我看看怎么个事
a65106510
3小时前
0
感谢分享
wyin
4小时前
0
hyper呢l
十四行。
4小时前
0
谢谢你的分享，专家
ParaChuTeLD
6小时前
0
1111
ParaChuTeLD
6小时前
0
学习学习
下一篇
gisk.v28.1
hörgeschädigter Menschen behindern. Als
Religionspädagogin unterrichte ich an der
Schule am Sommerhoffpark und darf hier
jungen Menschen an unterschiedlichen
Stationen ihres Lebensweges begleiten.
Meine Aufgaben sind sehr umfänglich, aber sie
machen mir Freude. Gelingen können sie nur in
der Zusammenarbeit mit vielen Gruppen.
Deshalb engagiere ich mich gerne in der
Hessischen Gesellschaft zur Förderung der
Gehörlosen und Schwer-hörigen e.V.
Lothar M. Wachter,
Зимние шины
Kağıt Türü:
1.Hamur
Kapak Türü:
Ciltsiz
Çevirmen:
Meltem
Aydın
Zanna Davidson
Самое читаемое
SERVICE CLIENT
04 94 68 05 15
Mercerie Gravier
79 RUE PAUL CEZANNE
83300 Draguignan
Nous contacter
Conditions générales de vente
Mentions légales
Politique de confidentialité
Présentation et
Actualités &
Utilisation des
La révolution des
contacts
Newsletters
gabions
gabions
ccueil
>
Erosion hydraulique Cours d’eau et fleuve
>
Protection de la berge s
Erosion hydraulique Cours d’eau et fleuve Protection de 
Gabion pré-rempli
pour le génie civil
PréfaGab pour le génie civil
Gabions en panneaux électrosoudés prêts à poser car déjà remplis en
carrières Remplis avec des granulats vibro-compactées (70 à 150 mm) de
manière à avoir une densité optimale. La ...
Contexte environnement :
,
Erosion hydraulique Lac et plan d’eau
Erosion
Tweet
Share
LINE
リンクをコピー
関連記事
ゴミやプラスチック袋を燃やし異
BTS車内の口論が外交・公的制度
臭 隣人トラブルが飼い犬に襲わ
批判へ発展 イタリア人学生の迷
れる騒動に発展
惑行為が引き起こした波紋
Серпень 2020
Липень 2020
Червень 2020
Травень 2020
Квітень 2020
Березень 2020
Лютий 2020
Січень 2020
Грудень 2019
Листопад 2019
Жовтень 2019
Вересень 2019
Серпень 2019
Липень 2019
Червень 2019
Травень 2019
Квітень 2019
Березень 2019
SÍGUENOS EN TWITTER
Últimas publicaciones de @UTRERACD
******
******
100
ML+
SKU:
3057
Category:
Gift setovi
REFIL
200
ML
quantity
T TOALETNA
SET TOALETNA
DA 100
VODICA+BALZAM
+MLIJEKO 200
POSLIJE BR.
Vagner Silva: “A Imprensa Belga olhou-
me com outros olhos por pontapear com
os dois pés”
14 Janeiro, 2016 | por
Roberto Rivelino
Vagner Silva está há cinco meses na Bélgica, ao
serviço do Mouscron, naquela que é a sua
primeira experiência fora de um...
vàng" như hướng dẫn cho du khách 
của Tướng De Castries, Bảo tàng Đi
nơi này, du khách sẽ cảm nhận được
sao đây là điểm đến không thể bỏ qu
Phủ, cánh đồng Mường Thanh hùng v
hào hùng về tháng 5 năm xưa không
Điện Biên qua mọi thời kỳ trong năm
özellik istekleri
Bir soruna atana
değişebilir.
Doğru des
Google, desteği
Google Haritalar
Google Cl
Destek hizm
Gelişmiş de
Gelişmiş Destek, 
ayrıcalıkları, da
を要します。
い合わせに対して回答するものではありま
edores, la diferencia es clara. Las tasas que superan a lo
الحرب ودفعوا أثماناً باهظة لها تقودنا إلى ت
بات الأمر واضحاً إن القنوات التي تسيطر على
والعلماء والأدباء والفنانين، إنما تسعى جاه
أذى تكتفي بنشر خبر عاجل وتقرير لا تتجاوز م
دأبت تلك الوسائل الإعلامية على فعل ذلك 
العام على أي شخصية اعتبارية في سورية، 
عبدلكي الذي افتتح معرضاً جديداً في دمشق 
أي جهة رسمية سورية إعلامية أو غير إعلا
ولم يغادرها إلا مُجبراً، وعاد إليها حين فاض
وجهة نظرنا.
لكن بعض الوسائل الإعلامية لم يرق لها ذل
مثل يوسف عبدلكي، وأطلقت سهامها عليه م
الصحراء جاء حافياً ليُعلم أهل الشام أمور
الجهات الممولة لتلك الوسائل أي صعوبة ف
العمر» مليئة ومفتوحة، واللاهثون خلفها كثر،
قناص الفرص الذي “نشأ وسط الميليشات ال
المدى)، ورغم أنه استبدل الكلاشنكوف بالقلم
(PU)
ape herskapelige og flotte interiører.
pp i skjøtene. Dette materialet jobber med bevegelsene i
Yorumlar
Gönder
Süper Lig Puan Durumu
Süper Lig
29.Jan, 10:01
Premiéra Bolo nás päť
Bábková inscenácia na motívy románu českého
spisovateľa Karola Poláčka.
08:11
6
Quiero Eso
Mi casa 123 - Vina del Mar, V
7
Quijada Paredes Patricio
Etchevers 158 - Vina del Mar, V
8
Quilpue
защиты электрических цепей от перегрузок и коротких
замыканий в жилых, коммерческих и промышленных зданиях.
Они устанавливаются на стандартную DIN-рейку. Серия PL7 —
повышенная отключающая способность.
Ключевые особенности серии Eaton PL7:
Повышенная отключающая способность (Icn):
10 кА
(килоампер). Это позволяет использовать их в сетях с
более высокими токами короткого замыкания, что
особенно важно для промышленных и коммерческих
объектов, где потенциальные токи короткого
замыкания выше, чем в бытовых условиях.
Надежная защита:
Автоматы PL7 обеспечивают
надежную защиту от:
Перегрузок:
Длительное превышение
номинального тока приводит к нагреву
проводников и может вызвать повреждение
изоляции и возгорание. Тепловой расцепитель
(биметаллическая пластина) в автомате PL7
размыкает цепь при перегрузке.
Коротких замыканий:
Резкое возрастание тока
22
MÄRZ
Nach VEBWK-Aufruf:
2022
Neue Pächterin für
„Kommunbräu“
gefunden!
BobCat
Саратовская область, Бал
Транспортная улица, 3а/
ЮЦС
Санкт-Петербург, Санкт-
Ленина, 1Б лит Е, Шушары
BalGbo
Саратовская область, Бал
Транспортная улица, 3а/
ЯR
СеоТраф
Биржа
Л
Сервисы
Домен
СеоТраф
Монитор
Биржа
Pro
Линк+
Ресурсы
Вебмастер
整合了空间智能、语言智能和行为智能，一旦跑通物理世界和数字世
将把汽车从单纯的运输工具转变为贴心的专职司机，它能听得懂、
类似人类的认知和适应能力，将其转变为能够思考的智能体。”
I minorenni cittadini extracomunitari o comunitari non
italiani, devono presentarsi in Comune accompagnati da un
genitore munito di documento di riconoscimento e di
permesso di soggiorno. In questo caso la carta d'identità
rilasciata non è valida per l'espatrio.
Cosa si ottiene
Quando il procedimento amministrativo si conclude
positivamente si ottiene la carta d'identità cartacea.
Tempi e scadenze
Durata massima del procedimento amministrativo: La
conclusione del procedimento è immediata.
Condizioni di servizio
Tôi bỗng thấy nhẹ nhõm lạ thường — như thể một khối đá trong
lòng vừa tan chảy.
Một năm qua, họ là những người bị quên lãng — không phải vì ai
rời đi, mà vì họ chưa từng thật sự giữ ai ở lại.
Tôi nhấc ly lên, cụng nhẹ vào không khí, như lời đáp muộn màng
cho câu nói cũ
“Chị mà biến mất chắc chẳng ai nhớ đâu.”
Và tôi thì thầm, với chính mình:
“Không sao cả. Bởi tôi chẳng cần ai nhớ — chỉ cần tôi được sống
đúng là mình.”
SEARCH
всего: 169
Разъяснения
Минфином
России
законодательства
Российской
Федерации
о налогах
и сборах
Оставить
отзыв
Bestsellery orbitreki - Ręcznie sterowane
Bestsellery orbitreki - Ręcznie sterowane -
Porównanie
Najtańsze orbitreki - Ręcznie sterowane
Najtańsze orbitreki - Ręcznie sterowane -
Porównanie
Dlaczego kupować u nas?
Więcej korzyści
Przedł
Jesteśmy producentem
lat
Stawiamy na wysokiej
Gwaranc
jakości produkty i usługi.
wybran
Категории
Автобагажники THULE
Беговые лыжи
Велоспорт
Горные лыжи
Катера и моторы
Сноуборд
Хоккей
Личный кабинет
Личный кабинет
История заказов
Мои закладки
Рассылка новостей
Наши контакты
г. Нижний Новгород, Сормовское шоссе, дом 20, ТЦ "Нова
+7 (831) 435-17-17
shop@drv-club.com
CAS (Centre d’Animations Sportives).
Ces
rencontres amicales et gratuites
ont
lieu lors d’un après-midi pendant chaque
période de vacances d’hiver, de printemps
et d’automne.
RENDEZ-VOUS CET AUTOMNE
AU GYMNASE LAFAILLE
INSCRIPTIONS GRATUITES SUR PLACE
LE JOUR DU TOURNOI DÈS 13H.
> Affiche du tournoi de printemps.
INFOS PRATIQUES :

┄┄┄┄┄┄

● TO DO
The answer must consist of every line above that holds the string "pour", copied exactly.

● OUTPUT OF THE EXERCISE
pour le génie civil
PréfaGab pour le génie civil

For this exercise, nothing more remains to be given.